▶ Excerpted text
────────

Preparing for upcoming DNSSEC changes on 5/5

Mark Andrews marka at isc.org
Tue May 4 01:19:30 UTC 2010


In message <4BDF4B79.4050101 at ou.edu>, Peter Laws writes:
> On 05/03/10 16:19, Mark Andrews wrote:
> 
> > The test is a rough guide to the maximum packet size supported by the path.
> 
> So what would be the point of using edns-udp-size to something even 
> smaller?  None I can see ...
> 
> What am I missing?

There is a difference between what the path is capable of and what
named will try to use.  Named will try 4096 and 512 bytes, by
default.

Lets say the path is only capable of handling unfragmented IPv4
packets.  You then have a path limit of ~1460 (depends on how many
IP in IP tunnels there are in the path).  If the response is bigger
that 1460 it won't get through, named will timeout, try a different
server, timeout, try a differnet server, timeout and then send
requests advertising a 512 byte buffer instead of 4096 which will
get through usually with TC set and named will then fallback to
TCP.

────────

▶ Information shown

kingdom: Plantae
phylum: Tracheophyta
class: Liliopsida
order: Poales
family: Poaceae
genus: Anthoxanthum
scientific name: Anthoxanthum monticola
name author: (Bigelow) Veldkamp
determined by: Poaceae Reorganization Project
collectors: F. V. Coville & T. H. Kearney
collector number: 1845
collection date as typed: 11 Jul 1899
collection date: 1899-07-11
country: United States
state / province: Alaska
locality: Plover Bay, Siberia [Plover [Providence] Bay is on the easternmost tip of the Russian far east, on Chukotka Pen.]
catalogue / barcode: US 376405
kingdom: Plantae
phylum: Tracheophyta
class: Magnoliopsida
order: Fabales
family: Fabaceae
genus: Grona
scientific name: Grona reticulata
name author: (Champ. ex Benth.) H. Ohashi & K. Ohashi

────────

▶ To do
a – In the mailing-list message about DNSSEC changes, which two buffer sizes does named try by default?
b – Edit the mailing-list message about DNSSEC changes by rewriting everything from "Mark Andrews marka" down to "by the path.", with "path" replaced by "route".
c – Proceed with the mailing-list message about DNSSEC changes, starting after its final sentence.

▶ Responses to the exercise
a – 4096 and 512 bytes.

b –
Mark Andrews marka at isc.org
Tue May 4 01:19:30 UTC 2010


In message <4BDF4B79.4050101 at ou.edu>, Peter Laws writes:
> On 05/03/10 16:19, Mark Andrews wrote:
> 
> > The test is a rough guide to the maximum packet size supported by the route.

c –
Now we do the same with a edns-udp-size set to 1460.  The response
will no longer be > 1460 so it is unlikely to be fragmented and it
gets through first time.  Depending upon where the response is
truncated it will have TC set or not.  Some parts of some responses
are optional.

We have eliminated 3 timeouts and a almost certain TCP query by
setting edns-udp-size to match the path characteristics.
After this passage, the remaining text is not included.